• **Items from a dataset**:

----

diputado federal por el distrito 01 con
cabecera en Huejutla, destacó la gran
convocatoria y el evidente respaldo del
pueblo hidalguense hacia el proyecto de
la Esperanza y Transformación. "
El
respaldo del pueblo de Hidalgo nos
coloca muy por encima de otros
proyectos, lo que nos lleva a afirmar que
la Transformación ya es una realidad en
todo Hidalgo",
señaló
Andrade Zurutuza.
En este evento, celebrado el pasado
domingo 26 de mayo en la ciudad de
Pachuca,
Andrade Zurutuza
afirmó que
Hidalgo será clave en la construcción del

----

• **PROBLEM DESCRIPTION**:
Copy out the text of all the items above line for line, changing nothing.

• **FINISHED TASK**:
diputado federal por el distrito 01 con
cabecera en Huejutla, destacó la gran
convocatoria y el evidente respaldo del
pueblo hidalguense hacia el proyecto de
la Esperanza y Transformación. "
El
respaldo del pueblo de Hidalgo nos
coloca muy por encima de otros
proyectos, lo que nos lleva a afirmar que
la Transformación ya es una realidad en
todo Hidalgo",
señaló
Andrade Zurutuza.
En este evento, celebrado el pasado
domingo 26 de mayo en la ciudad de
Pachuca,
Andrade Zurutuza
afirmó que
Hidalgo será clave en la construcción del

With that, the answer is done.